We have yet to explain this preferential PCR amplification of the long product versus the short product, but we may have an explanation for the amplification of short PCR products with repeats 1 and 2, 1 and 3, or a single repeat 1 (Fig. 3b) from the 1371 bp template DNA that contained all three tandem repeats. Studies by others have shown that PCR amplification of repetitive DNA regions can generate undesired fragments of variable sizes containing haphazard combinations of repeats, similar to our observation shown in Fig. 3b. PCR products with variable repeats could potentially arise from an initial production of incomplete, single-stranded fragments that then act as mega-primers in subsequent PCR cycles. These mega-primers would then misalign with the existing templates at the repetitive sites, thereby resulting in an array of PCR fragments of sizes other than the major product (Hommelsheim et al. 2014).

Implications for long versus short Nopp140 alleles

Earlier, we showed that partial depletion of Nopp140 in Drosophila by siRNA expression resulted in Minute-like phenotypes such as deformed wings, legs, and tergites (Cui and DiMario 2007). These phenotypes were similar to those observed with the various haplo-insufficiency Minute mutations in genes encoding ribosomal proteins, and reminiscent of the phenotypes associated with the TCS (Sæbøe-Larssen et al. 1998; Cui and DiMario 2007).
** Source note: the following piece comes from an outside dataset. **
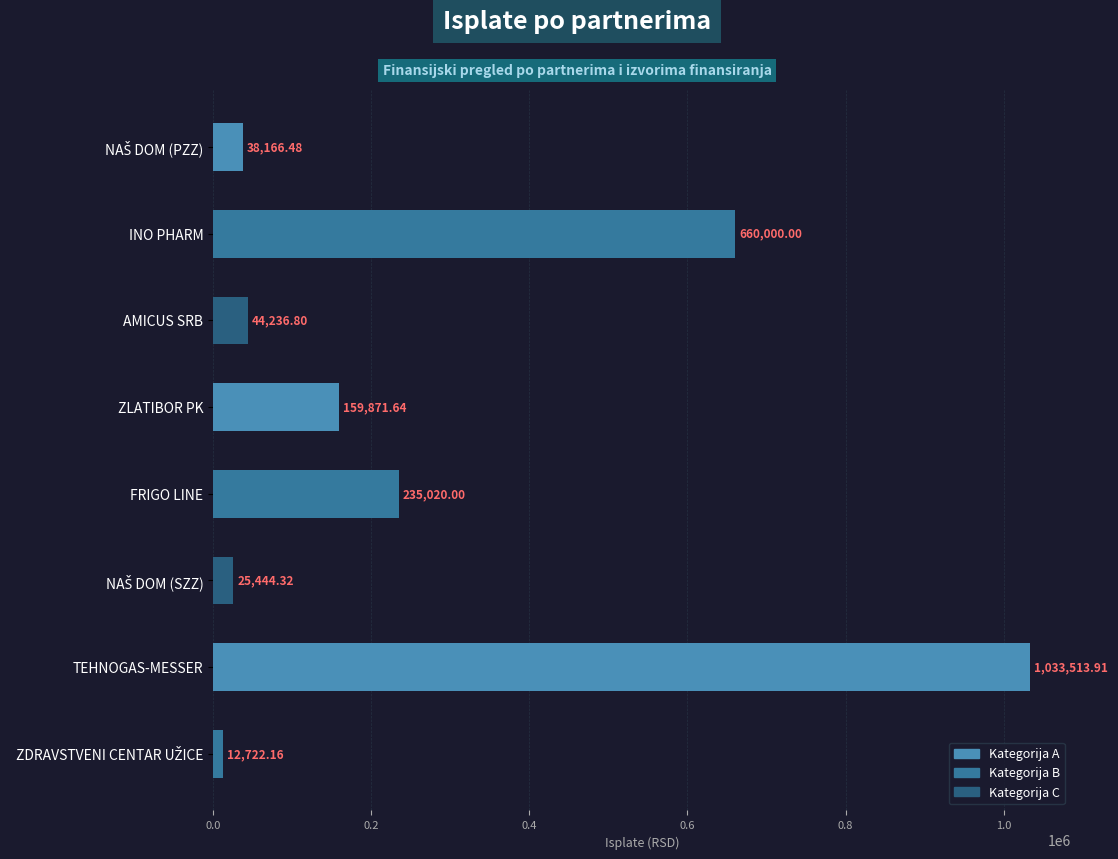

What is the difference between the second highest and second lowest values?

634555.7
Flies homozygous for either the short allele or the long allele, or flies heterozygous for the two alleles are viable and do not exhibit any of the discernible phenotypes associated with the partial depletion of the Nopp140 isoforms.
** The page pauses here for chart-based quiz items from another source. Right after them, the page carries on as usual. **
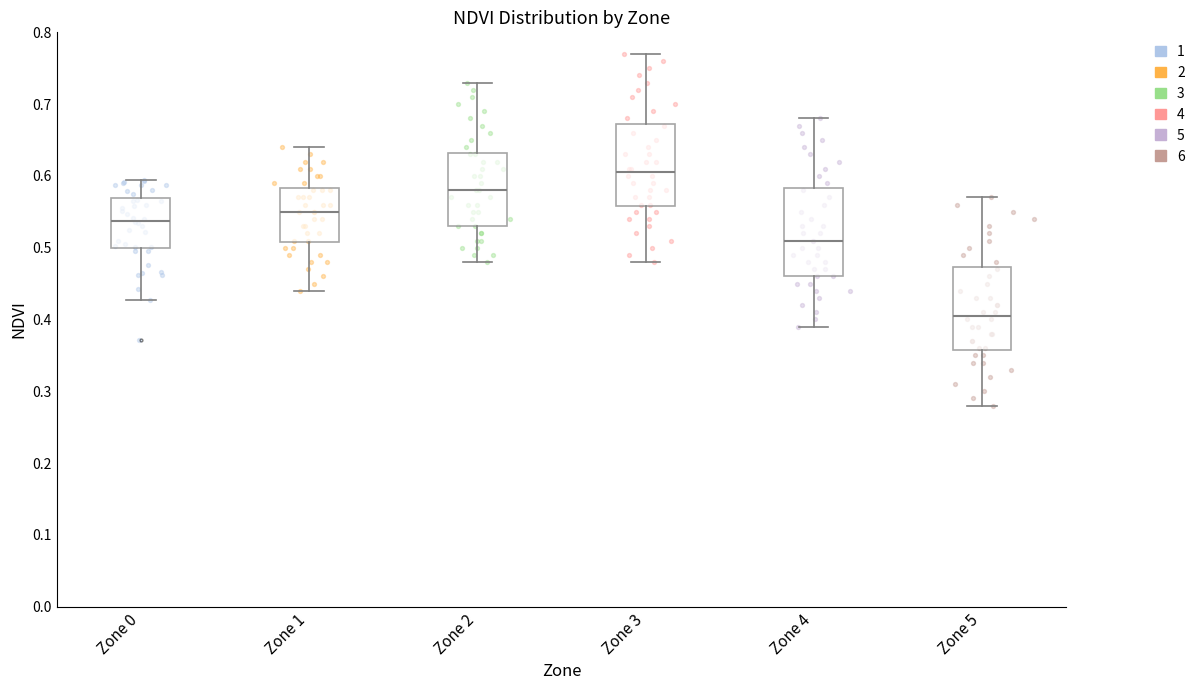

Reading left to right, read every box against the y-axis: the position of its median line, the range the box covers, and the ends of its whiskers. The values are not printed on the chart, so give them approximately, as read against the axis.

Zone 0: median 0.54, box 0.50 to 0.57, whiskers 0.43 to 0.59
Zone 1: median 0.55, box 0.51 to 0.58, whiskers 0.44 to 0.64
Zone 2: median 0.58, box 0.53 to 0.63, whiskers 0.48 to 0.73
Zone 3: median 0.61, box 0.56 to 0.67, whiskers 0.48 to 0.77
Zone 4: median 0.51, box 0.46 to 0.58, whiskers 0.39 to 0.68
Zone 5: median 0.41, box 0.36 to 0.47, whiskers 0.28 to 0.57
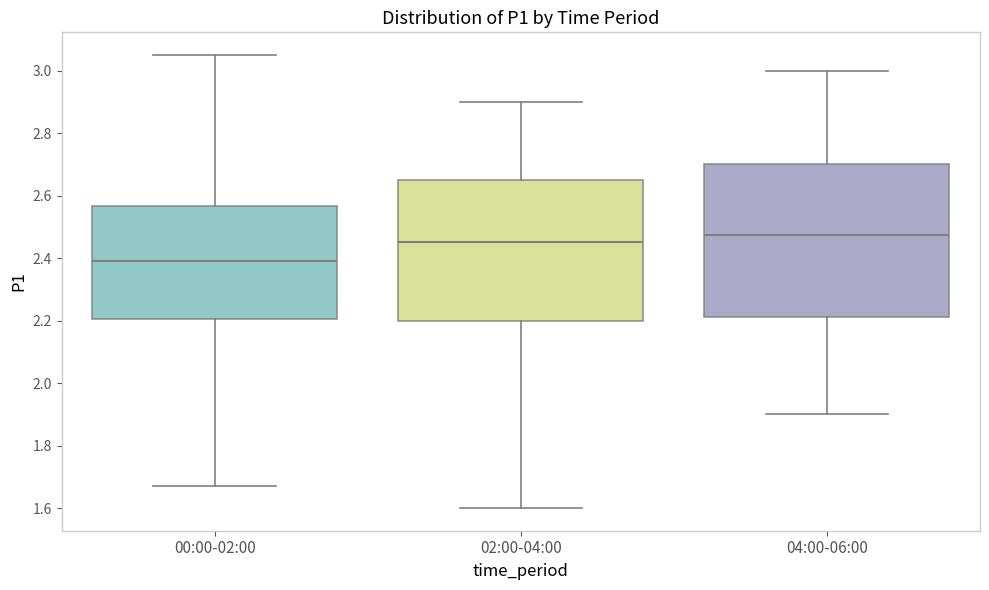

Where is the upper edge of the box for 00:00-02:00 on the y-axis? The values are not printed on the chart, so give them approximately, as read against the axis.

2.56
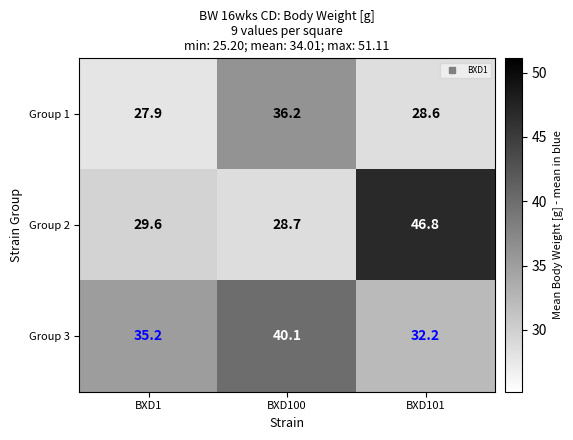

Which series has the largest total across all categories?

Group 3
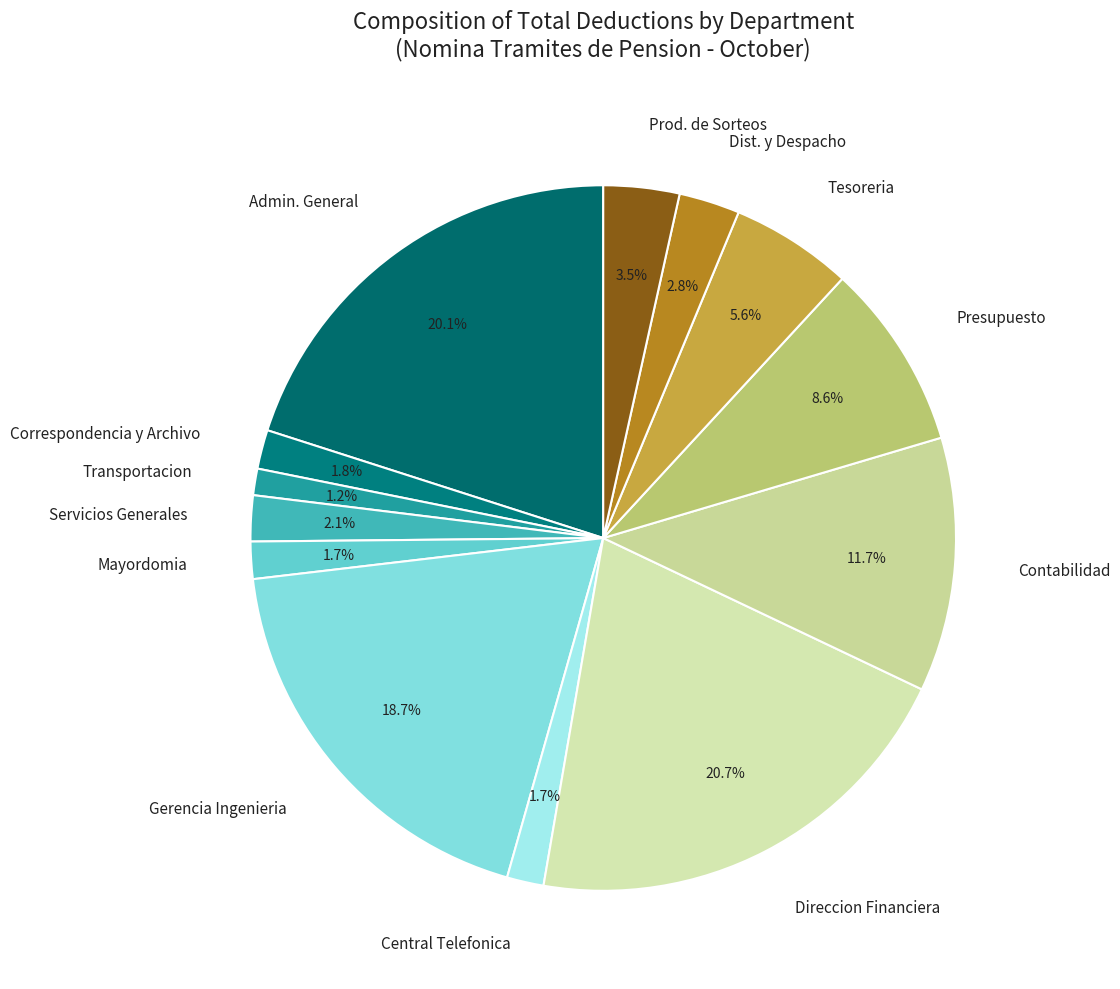

Does any single category account for the majority?

No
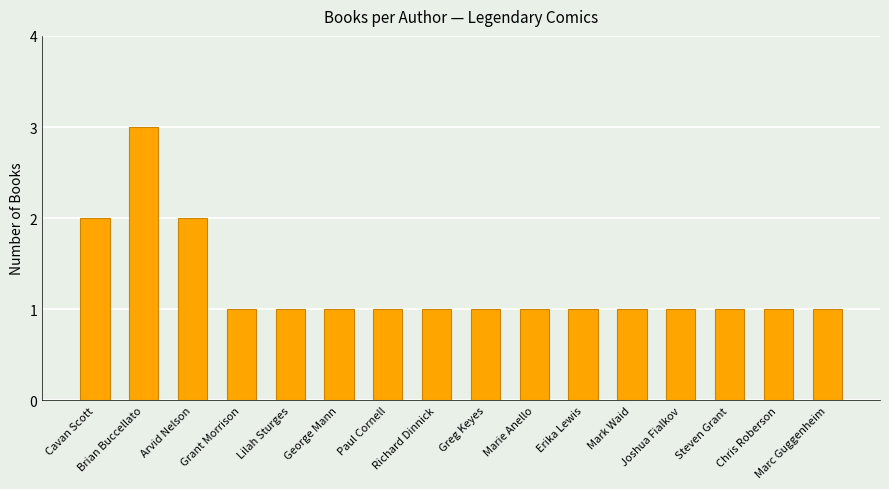

Reading left to right, what are all the values shown in this chart?

2	3	2	1	1	1	1	1	1	1	1	1	1	1	1	1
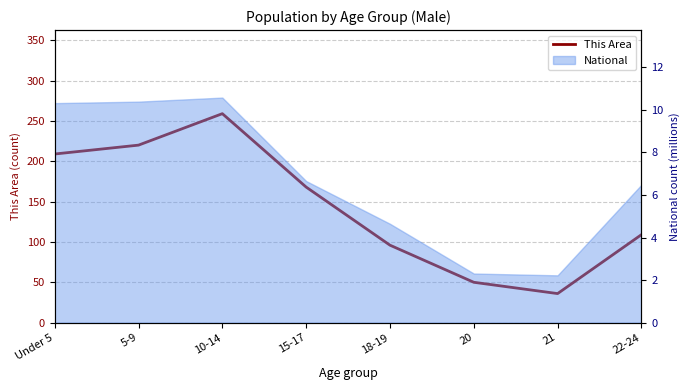

At which category does the chart reach its peak across all series?

10-14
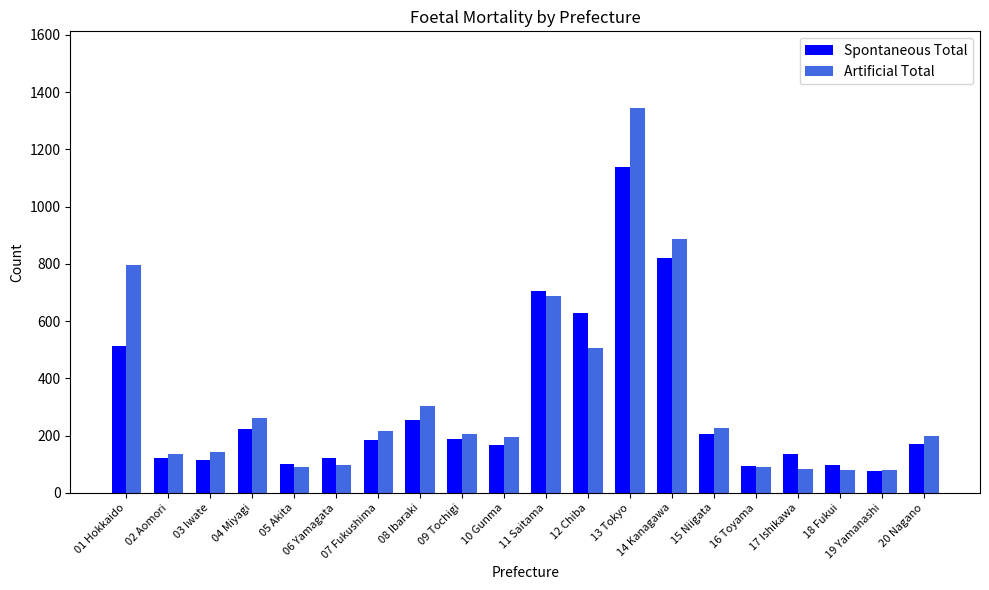

What is the value of the Artificial Total bar at the 9th from the left?

206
While the P′ repeat polymorphism does not seem to have a significant impact on the core functions of Nopp140, the protein’s central domain is generally considered to be an unstructured region. Recent studies have revealed the important role of inherently disordered proteins (IDPs) in promoting phase separation to form subcellular membrane-less compartments or assemblages (Toretsky and Wright 2014), especially within nucleoli and CBs (Feric et al. 2016). Nopp140 resides within the dense fibrillar components of nucleoli and in CBs when present (Isaac et al. 1998); both nucleoli and CBs are membrane-less compartments within nuclei. The cDNA clones we have used in the past express the long versions of the two Drosophila Nopp140 isoforms; we have not worked with cDNAs encoding the short versions. Future work should determine how the large central domain of Nopp140 with variable numbers of basic–acidic repeat units may influence molecular interactions during rDNA transcription, pre-rRNA processing, snoRNP dynamics, and perhaps nucleolar and CB phase-separations and assemblages.